_Activity 1_. Find every line in the records that contains the word "knee", and copy each of those lines.

_Excerpted text_.
==*==

DH and I seem trapped in cycles of: brooding resentments (mine) leading to big, horrible rows; culminating in promises (his) to address things that bug me and (both) work at the relationship; followed by a period of slipping back into old ways until the next row comes along.

It's been about 17 years now and I'm left feeling ignored, not respected, taken for granted, etc. He feels I'm snappy with him and patronising, and I have to concede he's right.

The endless cycles of rowing and promising and slipping back have eroded my trust and respect in DH. Some of the issues for me feel insurmountable and I've mentioned divorce. DH is adamant he wants to save the marriage.

Anyway what this is all leading to is that after the latest, biggest row we are trying again to work through our issues and both generally try harder. Does anyone have any tips on how to preserve this resolve and not just slip into old ways? If you go to Relate or something like that do they give you TECHNIQUES to keep communication channels open? Today we are both trying hard, being kind to each other, etc. but with two DCs and the stresses and strains of busy lives how do we hang onto that?

Sorry if this is a bit rambly.

agingoth Sat 07-Nov-09 15:42:33

All I can say is congrats to you both for trying.

My marriage went to the wall over similar issues so I'm probably not the best person to ask. We were in Relate for about 2 years and they never really gave us techniques (except for the sexual problems, lol).

I wish you luck with it, it sounds as if you both have the right attitude and that surely is half the battle.

duke748 Sat 07-Nov-09 16:08:19

I'd second the congratulations for sticking with it and trying to resolve things.

You haven't gone into to much detail in your OP, but I was wondering if this might be a different way to look at it...

It seems he is/isn't doing something you want, you pick him up on it, then he tries for a bit to do/not do it, but ineviatably fails at some point. You then feel let down and not listened to and he feels he can't please you because he tried his best. And so the cycle continues.

What about trying to accept him as he is? I know I've made it sound overwhelmingly easy and, of course, its not. However, one of the things I have learnt very recently is to pick my battles and truly accept my man for what he is.

For example, I feel my man doesn't always take time to consider me and how I would feel about things. I used to get upset, cry blush and get angry that he couldn't see that what he did/didn't do was hurtful. And I used to think it was so bloody obvious I'd think that he must have done it on purpose.

==*==

_Records supplied_.

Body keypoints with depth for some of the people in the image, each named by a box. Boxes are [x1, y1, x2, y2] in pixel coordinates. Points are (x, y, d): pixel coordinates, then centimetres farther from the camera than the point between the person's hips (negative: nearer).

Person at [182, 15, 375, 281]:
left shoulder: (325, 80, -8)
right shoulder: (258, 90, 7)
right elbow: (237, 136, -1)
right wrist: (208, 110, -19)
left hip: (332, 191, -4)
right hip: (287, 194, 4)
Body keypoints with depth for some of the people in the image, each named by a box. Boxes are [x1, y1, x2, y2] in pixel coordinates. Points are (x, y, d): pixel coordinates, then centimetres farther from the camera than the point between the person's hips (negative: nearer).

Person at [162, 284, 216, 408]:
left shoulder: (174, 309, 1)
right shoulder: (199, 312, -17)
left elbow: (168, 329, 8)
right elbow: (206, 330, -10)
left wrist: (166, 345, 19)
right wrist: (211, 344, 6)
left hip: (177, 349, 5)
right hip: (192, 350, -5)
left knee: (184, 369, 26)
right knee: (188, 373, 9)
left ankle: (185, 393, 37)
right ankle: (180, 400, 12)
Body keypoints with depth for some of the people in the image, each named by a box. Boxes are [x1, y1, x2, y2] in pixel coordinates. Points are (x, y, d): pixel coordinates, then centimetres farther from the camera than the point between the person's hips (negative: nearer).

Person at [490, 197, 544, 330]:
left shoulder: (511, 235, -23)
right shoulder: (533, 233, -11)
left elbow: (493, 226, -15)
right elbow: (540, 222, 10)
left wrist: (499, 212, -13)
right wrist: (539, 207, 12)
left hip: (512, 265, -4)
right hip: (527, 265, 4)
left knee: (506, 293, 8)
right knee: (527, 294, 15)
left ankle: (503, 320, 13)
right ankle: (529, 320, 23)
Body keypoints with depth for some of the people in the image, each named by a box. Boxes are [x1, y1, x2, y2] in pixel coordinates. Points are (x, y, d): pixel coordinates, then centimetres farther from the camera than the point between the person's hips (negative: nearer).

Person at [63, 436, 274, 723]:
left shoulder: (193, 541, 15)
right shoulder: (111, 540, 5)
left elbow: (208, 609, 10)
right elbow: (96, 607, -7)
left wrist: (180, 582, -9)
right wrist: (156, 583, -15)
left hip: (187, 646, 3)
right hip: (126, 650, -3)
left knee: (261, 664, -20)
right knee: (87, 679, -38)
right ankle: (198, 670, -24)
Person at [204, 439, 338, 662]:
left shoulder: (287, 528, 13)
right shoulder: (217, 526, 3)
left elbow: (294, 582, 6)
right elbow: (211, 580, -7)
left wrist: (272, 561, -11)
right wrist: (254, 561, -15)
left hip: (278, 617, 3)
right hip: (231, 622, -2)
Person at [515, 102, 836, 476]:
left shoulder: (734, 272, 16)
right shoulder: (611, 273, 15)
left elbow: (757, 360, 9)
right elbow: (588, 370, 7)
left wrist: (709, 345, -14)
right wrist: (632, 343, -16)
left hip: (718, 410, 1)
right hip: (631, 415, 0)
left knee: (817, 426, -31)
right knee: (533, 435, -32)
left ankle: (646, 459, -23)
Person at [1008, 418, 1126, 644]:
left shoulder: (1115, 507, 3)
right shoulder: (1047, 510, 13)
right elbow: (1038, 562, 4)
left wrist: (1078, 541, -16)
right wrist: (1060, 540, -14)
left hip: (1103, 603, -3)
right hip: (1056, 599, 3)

==*==

_Activity 2_. Render this sentence from the forum post about a strained marriage in Spanish: "All I can say is congrats to you both for trying."

_Final answer 1_.
left knee: (184, 369, 26)
right knee: (188, 373, 9)
left knee: (506, 293, 8)
right knee: (527, 294, 15)
left knee: (261, 664, -20)
right knee: (87, 679, -38)
left knee: (817, 426, -31)
right knee: (533, 435, -32)

_Final answer 2_. Lo único que puedo decir es: felicidades a los dos por intentarlo.